His Honour Judge McGill SC had to consider this issue in the matter of Drzyzaga v Nominal Defendant1. Here the Plaintiff was a driver of the semi trailer exiting off the Pacific Highway to the Nerang – Broadbeach Road at Nerang on 24 February 2009.
The exit ramp itself was divided into two lanes with traffic turning left under the control of a “Give Way” sign and traffic travelling either right or straight through under the control of traffic lights.
The Plaintiff stated that as he went up the exit lane he did a right sided mirror check and then saw in front of him on the slip lane to turn left an unidentified white tray back Utility stationary on the exit ramp. He said that he moved to the right and then was faced with traffic waiting under the control of the traffic lights and then moved back to the left to avoid them and went up the median strip and stopped. The unidentified white tray back Ute left the scene.
Proper enquiry and search
The Nominal Defendant said the Plaintiff did not inform the Police promptly after the accident about the information in his possession concerning the unidentified vehicle.
His Honour Judge McGill followed the High Court decision of Harrison v Nominal Defendant2. His Honour Justice Barwick CJ said the following as to proper enquiry and search:
“The question is whether the identity of the vehicle cannot be established through such enquiry and search as it might appropriately be made in the circumstances of the case had taken place”.
His Honour Judge McGill said on the facts of this case that there was:
- Nothing distinctive about the vehicle;
- Nothing about its description;
- Nothing distinctive about its driver;
- The unidentified vehicle was not directly involved in the collision;
- There was apparently no serious injury suffered by the Plaintiff in the accident.
In light of the above, he said it was inconceivable that any serious attempt would be made by the Police to identify the driver of the white Ute no matter how promptly the matter had been reported to them.
He acknowledged that attempts were made subsequently by advertising in the newspaper, that was unsuccessful.
His Honour Judge McGill then concluded proper enquiry and search had been undertaken following the High Court authority.
His Honour found that it was plainly negligent and in fact serious negligence on the part of the driver of the unidentified vehicle to stop his vehicle in the position where he had on the exit lane. It was the primary cause for the action of the Plaintiff to take avoiding action.
His Honour also found that the Plaintiff was contributing negligent. He acknowledged that it was not contributory negligence for him to do a mirror check on the right side. That was part of good driving practice.
However, he acknowledged that the Plaintiff admitted under evidence that he spent more than what he believed was reasonable time in trying to check his mirrors in the circumstances.
To that end, it was noted that a failure of reasonable care for his own safety and essentially failing to keep a proper look out. To that end, he found the Plaintiff to be contributory liable to the extent of 20%.
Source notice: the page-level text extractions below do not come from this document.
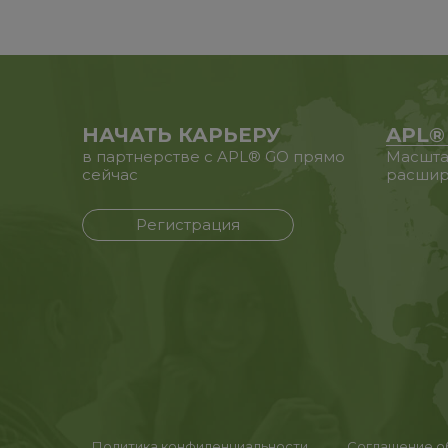
НАЧАТЬ КАРЬЕРУ
APL®
в партнерстве с APL® GO прямо
Масшта
сейчас
расшир
Регистрация
Политика конфиденциальности
Соглашение об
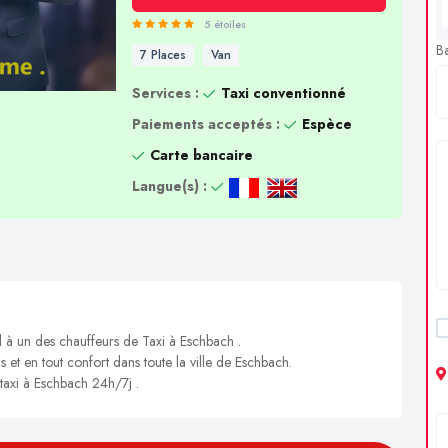
5 étoiles
B
7 Places
Van
Services :
Taxi conventionné
Paiements acceptés :
Espèce
Carte bancaire
Langue(s) :
l à un des chauffeurs de Taxi à Eschbach .
s et en tout confort dans toute la ville de Eschbach.
 taxi à Eschbach 24h/7j .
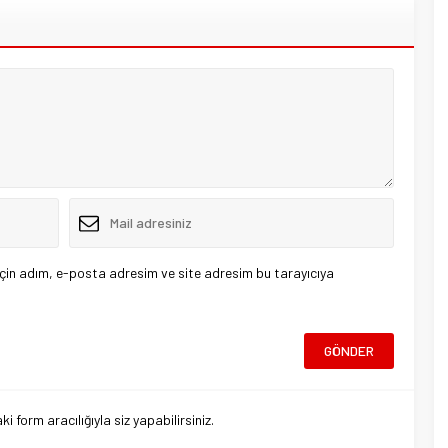
çin adım, e-posta adresim ve site adresim bu tarayıcıya
 form aracılığıyla siz yapabilirsiniz.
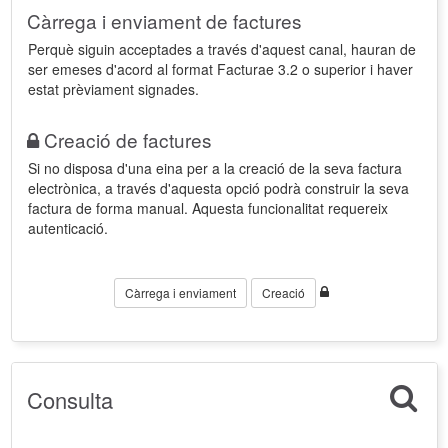
Càrrega i enviament de factures
Perquè siguin acceptades a través d'aquest canal, hauran de
ser emeses d'acord al format Facturae 3.2 o superior i haver
estat prèviament signades.
Creació de factures
Si no disposa d'una eina per a la creació de la seva factura
electrònica, a través d'aquesta opció podrà construir la seva
factura de forma manual. Aquesta funcionalitat requereix
autenticació.
Càrrega i enviament
Creació
Consulta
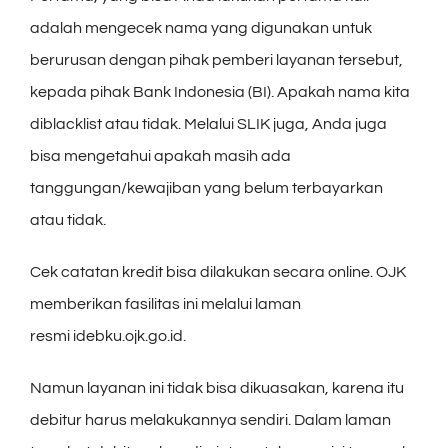
adalah mengecek nama yang digunakan untuk
berurusan dengan pihak pemberi layanan tersebut,
kepada pihak Bank Indonesia (BI). Apakah nama kita
diblacklist atau tidak. Melalui SLIK juga, Anda juga
bisa mengetahui apakah masih ada
tanggungan/kewajiban yang belum terbayarkan
atau tidak.
Cek catatan kredit bisa dilakukan secara online. OJK
memberikan fasilitas ini melalui laman
resmi idebku.ojk.go.id.
Namun layanan ini tidak bisa dikuasakan, karena itu
debitur harus melakukannya sendiri. Dalam laman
The Plaintiff post accident underwent a return to work program but did not resume his normal pre accident role as a semi trailer driver in that he had difficulties coping with unloading cargo. He was placed on ordinary truck delivery duties of pallet loading but again felt that this was beyond his capabilities and moved to delivery goods to department stores. Ultimately, at the time of the trial he was on a truck driving role of simply delivery soft drinks which were on pallets.
Dr Greg Gillett, Orthopedic Surgeon, assessed the Plaintiff with having a chronic musculoligamentous strain to the cervical spine with referred pain to the right shoulder and musculoligamentous strain to the thoracic spine with a 0% for the thoracic spine and 5% impairment for the cervical neck.
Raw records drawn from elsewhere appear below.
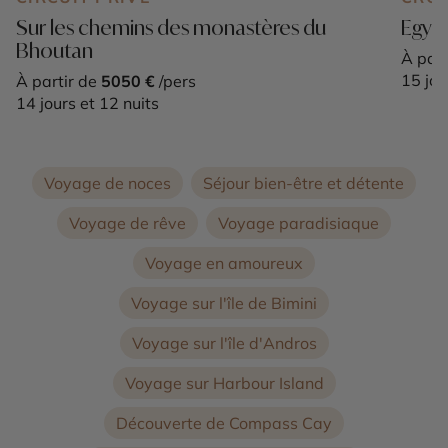
Sur les chemins des monastères du
Egypt
Bhoutan
À part
15 jou
À partir de
5050 €
/pers
14 jours et 12 nuits
Voyage de noces
Séjour bien-être et détente
Voyage de rêve
Voyage paradisiaque
Voyage en amoureux
Voyage sur l'île de Bimini
Voyage sur l'île d'Andros
Voyage sur Harbour Island
Découverte de Compass Cay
Dr David Morgan for the Defendant assessed a musculoligamentous strain to the neck, with a 5% loss of function, but said that he was able to perform long haul and short haul driving without impairment.
General damages were assessed at an ISV of 12 based on a dominant injury of 88 with an uplift to an ISV of 12 on account of multiple injuries and pain.
He was allowed ongoing future medical costs of $11.00 per week for pain relieving medication plus three visits with a Physiotherapist every two years discounted by 25%.
Past economic loss was limited to his earnings from loss of Workers’ Compensation plus a short period of overtime loss of 12 weeks of between his two driving roles.
Future economic loss, it was acknowledged that he was at risk on the open labour market notwithstanding an employer that could offer him full time employment to retirement age. It was on the basis that he had 20 years working life and may not in fact remain with his current employer and therefore, have to resort to the open labour market on more than one occasion. The global allowance was assessed at $80,000.00 which was less than 18 months of his current earnings.
As typical with most cases whether a person undertakes proper inquiry and search is a question of fact. The same applies to liability and contribution negligence as was determined here as well as the llowance of loss of earnings. Although they are useful guides, they can obviously have restrictions.